In the 1930s & 1940s, ideas from different fields, including natural selection, genetics & particulate inheritance, came together to form a contemporary synthesis of evolution theory. This explains how evolution occurs by the variations in genes within the population and how these variations alter over time due to natural selection. This model, which encompasses genetic drift, mutations, gene flow and sexual selection can be mathematically described.
Recent advances in evolutionary developmental biology have demonstrated how variations can be introduced to a species by mutations, genetic drift, reshuffling genes during sexual reproduction and migration between populations. These processes, along with others, such as the directional selection process and the erosion of genes (changes in frequency of genotypes over time) can lead to evolution.

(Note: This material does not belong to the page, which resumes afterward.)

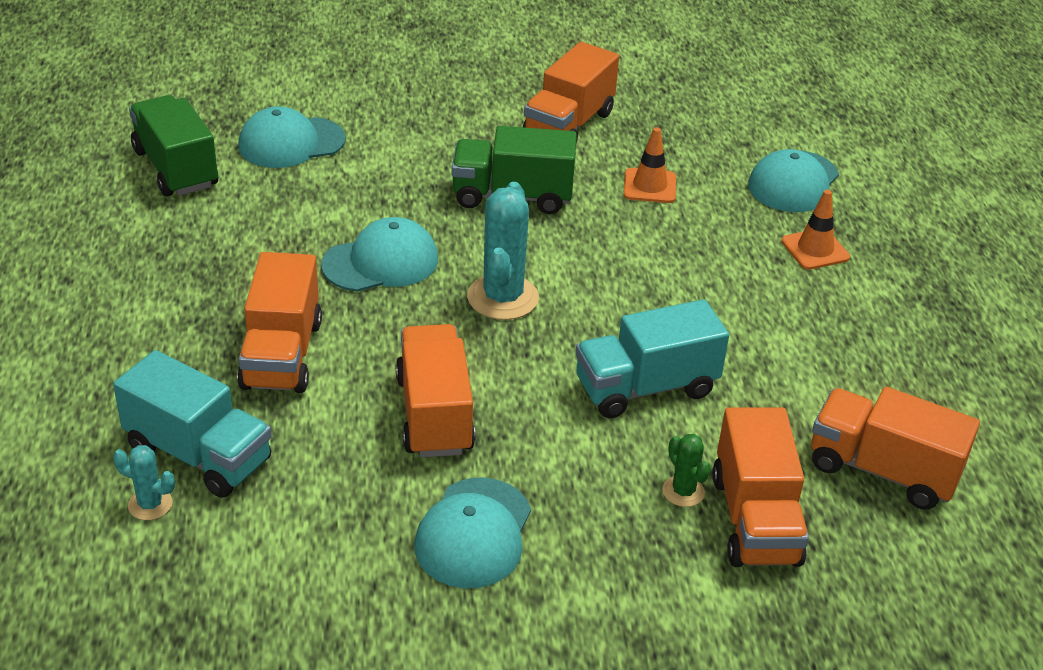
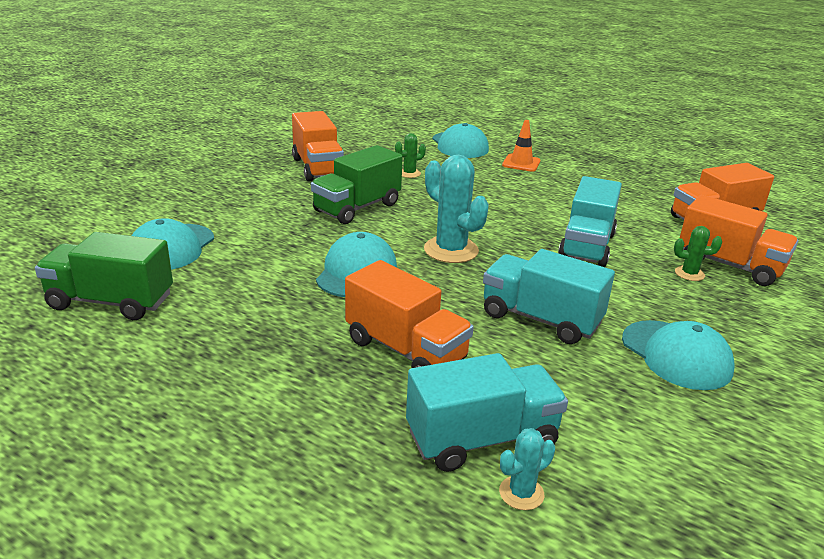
camera: 50 degrees left, 10 degrees down
(434, 414) = (540, 319): orange truck -> turquoise truck
(649, 186) = (409, 173): orange traffic cone -> green cactus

Evolution is defined as changes in the genome over time as well as changes in phenotype (the expression of genotypes in individuals).
Incorporating evolutionary thinking into all areas of biology education can increase student understanding of the concepts of phylogeny and evolutionary. A recent study conducted by Grunspan and colleagues, for example, showed that teaching about the evidence supporting evolution increased students' acceptance of evolution in a college-level biology course. For more details on how to teach about evolution, see The Evolutionary Power of Biology in all Areas of Biology or Thinking Evolutionarily A Framework for Infusing Evolution into Life Sciences Education.
Evolution in Action
Traditionally, scientists have studied evolution through looking back, studying fossils, comparing species, and observing living organisms. However, evolution isn't something that occurred in the past, it's an ongoing process that is taking place today. Bacteria transform and resist antibiotics, viruses evolve and escape new drugs and animals change their behavior in response to the changing climate. The results are often evident.
However, it wasn't until late 1980s that biologists understood that natural selection can be seen in action, as well. The reason is that different traits confer different rates of survival and reproduction (differential fitness) and are transferred from one generation to the next.
In the past when one particular allele, the genetic sequence that defines color in a population of interbreeding organisms, it could quickly become more prevalent than the other alleles. In time, this could mean the number of black moths in a particular population could rise. The same is true for many other characteristics--including morphology and behavior--that vary among populations of organisms.
It is easier to see evolution when the species, like bacteria, has a rapid generation turnover. Since 1988 biologist Richard Lenski has been tracking twelve populations of E. bacteria that descend from a single strain. samples of each are taken every day and over 50,000 generations have now passed.
Lenski's research has shown that a mutation can dramatically alter the efficiency with which a population reproduces and, consequently the rate at which it changes. It also demonstrates that evolution takes time, which is difficult for some to accept.
Microevolution can be observed in the fact that mosquito genes that confer resistance to pesticides are more prevalent in areas where insecticides are used. This is due to pesticides causing an enticement that favors those who have resistant genotypes.
The rapidity of evolution has led to an increasing awareness of its significance especially in a planet shaped largely by human activity. This includes the effects of climate change, pollution and habitat loss that hinders many species from adapting. Understanding evolution can assist you in making better choices regarding the future of the planet and its inhabitants.